Я на пригорке. Впереди ковыльный изволок. Волку некуда скрыться. Но его не видно. А это что? Боров, длинномордый, сивый, щетинистый, вытянувшись, лежит на склоне. «Когда это волки успели загрызть его? Но где же, где же мой волк?» Оторопь отчаянья. Наконец, в знобящем успокоении, узнаю: это не боров, это — павший зверь. Я рядом с ним. Он сипло хрипит, тяжело дышит, вскидывая судорожно бока, и искоса смотрит на меня острым, безнадежным взглядом. Брат, подбежавший ко мне, падает в изнеможении. Лошадь он бросил и кинулся вниз к Губерле, отрезая зверям путь.
Торжественный въезд на хутор. Толпа баб, зло галдящих над трупом хищника. Каждая его пинает, плюет на него. Ночью тризна охотников над «радостным» покойником. Песни.
А первый дудак, убитый мною в день именин отца! Разве уйдут когда-нибудь из моих глаз его паденье, потом новый взлет, мое отчаянье, лет птицы над стержнями, как бег колеса по степи, ее последние взмахи и резкий спуск в траву! Стойка Цезаря над подранком! Выстрел! Цезарь, счастливо облапивший громадную птицу!
В шестнадцатом году, уже взрослым, я приезжал в Шубино на восемь дней из Закавказья. Отцу моему было тогда около шестидесяти лет. Он давно бросил службу. Жестокий склероз лишил его возможности свободно двигаться, но он с моею помощью влез на тарантас, и мы поехали за белыми куропатками и зайцами. Он вспоминал, как я когда-то стрелял здесь весною токовавшего петуха, но уже не смеялся надо мною, потому что я был теперь взрослым, а он стал беспомощным, как ребенок. Последним выстрелом на его глазах я убил белую куропатку, которая и сейчас висит у меня в комнате. Она высоко взметнулась из-под стойки Цезаря и полетела над отцом, стоявшим с лошадью на дороге. Упала она под ноги лошади. Это был старый, матерой петух, начавший пятнисто белеть к зиме. Я передал его отцу, который долго вез его в руках.
Вечером, когда мы возвращались домой, я ушел стороной от дороги. Миновал лески и вышел на курган. День золотисто умирал. По полям серебристыми прядями летала легкая паутина. Бабье лето было в разгаре. По степи ровно, без извилин убегала вдаль многоколейная, вековая дорога Канифа, названная так по имени башкирки, разыскивавшей своего пропавшего жениха… Отца на дороге не было видно. Надвигались сумерки, и я недоумевал, куда он девался с лошадью. Я начал аукать, думая, что он свернул с дороги и едет по лесам. Ответа не было. Я пошел обратно. На дороге не заметно следов нашего тарантаса. Зашагал быстрее. И наконец нашел отца в степи: оказывается, с задней оси скатилось колесо, отец как-то сумел выбраться из тележки, но приподнять ее и надеть колесо уже не смог.

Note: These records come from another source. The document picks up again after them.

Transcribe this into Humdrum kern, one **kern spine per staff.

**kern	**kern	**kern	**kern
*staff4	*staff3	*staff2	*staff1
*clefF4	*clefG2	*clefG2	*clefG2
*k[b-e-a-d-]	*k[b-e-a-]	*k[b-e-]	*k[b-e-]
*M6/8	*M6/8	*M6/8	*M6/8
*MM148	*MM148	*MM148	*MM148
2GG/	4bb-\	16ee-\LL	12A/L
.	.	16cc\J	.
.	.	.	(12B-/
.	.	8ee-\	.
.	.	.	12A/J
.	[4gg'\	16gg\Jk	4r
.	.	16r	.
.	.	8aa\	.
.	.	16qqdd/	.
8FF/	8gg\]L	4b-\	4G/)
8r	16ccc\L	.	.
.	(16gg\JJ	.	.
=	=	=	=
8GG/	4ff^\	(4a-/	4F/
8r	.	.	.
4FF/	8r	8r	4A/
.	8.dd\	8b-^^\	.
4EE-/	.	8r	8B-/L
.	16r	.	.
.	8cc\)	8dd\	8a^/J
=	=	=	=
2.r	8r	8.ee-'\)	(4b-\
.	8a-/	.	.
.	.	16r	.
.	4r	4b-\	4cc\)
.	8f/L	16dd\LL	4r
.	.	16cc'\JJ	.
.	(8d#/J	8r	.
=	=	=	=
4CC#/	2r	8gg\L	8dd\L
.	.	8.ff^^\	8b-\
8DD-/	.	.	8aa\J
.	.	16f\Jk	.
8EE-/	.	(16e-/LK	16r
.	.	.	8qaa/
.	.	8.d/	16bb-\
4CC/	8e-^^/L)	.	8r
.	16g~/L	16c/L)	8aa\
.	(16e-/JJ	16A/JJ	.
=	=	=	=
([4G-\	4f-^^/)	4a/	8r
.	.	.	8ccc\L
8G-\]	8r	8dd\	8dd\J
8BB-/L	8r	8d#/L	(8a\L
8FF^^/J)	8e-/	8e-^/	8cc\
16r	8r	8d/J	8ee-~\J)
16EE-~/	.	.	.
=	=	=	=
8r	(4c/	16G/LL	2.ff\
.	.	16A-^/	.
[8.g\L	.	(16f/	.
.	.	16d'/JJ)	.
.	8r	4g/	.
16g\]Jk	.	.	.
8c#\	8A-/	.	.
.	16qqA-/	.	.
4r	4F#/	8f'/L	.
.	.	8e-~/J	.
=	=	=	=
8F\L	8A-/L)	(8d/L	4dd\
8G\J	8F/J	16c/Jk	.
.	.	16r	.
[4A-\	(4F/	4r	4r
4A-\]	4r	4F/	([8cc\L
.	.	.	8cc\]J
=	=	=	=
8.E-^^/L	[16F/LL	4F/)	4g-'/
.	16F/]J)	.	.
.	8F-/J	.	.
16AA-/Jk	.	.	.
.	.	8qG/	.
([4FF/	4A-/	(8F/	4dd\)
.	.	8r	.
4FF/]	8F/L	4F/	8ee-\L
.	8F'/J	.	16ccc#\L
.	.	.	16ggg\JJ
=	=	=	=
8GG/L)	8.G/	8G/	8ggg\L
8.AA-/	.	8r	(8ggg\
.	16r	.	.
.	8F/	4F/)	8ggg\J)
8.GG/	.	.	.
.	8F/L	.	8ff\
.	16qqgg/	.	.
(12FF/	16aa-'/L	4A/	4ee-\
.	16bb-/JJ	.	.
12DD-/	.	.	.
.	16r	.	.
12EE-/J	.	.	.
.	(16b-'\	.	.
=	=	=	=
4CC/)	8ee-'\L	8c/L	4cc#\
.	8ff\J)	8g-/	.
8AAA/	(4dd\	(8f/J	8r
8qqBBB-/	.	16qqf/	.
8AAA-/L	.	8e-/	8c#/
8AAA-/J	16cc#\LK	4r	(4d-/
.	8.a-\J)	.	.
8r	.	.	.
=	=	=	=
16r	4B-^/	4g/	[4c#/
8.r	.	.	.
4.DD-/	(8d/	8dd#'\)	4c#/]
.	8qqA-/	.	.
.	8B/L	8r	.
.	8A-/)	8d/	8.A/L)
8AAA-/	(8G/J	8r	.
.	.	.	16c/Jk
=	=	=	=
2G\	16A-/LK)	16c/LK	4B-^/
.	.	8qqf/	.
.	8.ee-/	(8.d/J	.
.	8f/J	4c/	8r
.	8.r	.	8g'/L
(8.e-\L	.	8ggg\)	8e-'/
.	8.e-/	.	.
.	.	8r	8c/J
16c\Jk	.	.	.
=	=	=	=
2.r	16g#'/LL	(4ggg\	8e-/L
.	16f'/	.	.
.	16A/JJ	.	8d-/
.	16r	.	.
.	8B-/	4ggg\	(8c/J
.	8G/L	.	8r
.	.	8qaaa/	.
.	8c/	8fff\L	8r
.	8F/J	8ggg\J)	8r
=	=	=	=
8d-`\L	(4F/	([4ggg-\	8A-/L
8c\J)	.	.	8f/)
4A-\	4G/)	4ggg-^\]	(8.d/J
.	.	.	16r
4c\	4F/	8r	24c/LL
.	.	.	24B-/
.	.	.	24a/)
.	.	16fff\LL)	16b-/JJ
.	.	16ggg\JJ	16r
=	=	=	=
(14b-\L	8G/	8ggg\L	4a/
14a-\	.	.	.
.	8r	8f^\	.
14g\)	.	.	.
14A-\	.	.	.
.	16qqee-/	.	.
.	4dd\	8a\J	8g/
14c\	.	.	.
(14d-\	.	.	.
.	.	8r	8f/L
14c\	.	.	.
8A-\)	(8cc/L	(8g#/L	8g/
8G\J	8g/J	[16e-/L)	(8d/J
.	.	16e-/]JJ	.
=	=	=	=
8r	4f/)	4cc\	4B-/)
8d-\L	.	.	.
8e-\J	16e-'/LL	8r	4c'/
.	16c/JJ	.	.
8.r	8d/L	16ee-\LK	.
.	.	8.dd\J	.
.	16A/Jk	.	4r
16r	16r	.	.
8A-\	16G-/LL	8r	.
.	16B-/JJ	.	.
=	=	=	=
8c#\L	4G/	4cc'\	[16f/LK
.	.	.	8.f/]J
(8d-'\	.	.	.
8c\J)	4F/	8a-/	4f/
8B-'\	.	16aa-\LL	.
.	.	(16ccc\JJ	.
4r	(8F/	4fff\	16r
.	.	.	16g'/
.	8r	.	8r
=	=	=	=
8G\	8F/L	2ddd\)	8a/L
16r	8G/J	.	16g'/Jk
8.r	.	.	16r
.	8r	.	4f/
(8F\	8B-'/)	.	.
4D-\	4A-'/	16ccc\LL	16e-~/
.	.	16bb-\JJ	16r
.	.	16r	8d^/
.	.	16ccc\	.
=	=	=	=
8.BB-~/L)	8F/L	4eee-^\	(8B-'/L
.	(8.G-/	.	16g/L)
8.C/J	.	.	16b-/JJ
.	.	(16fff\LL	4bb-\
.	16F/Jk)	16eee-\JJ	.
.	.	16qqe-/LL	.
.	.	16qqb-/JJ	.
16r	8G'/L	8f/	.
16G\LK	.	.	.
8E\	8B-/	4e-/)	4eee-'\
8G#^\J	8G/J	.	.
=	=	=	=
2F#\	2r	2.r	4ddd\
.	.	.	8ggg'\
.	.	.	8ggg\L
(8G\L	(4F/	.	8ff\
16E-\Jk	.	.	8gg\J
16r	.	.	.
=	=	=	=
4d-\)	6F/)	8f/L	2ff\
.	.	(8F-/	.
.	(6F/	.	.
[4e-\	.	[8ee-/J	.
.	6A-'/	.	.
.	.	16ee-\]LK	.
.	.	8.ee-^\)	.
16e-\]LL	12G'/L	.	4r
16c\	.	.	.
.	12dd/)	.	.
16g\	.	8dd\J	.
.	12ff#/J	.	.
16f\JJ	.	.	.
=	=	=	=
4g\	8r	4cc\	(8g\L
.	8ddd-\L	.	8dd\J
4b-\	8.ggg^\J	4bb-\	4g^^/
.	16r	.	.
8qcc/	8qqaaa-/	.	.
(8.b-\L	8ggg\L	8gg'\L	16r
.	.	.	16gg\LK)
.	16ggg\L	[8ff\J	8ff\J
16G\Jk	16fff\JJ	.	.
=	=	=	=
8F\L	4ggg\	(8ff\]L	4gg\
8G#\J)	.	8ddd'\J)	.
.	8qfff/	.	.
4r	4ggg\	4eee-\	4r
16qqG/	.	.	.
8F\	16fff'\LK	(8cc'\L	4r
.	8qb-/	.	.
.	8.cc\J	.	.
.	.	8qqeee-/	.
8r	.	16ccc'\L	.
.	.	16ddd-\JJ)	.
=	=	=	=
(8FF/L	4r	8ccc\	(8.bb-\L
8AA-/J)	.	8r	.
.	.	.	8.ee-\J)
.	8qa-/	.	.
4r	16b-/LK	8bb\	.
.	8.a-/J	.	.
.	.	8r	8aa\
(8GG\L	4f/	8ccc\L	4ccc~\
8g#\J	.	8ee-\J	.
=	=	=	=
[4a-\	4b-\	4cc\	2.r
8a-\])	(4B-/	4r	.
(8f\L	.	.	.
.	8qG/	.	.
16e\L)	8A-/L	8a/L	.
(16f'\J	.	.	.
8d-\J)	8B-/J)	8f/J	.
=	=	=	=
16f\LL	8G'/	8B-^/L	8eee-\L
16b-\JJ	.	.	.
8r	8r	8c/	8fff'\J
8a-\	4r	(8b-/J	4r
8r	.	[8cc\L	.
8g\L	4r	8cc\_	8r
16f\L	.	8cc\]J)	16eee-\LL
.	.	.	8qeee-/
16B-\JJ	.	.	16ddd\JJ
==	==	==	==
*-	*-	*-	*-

С тех пор, приезжая в Шубино, я редко брал отца на охоту, эгоистически предпочитая ездить с кем-нибудь из деревенских подростков, а иногда с матерью. Отец усмехался:
— Это ты мстишь мне за Таналык.
Да, когда-то он не брал меня с собой в поле, — теперь я избегал приглашать его с собою. Какими глазами он смотрел на меня, когда я ехал без него на охоту! Как дрожали его синеватые от старости руки, когда он рассматривал птиц, привезенных мною из степи!
Он просиживал целыми днями вне комнат, глядя с жадностью в небо. Особо любил степные, широкие грозы. Как ребенок, прятался от глаз матери в непогоду.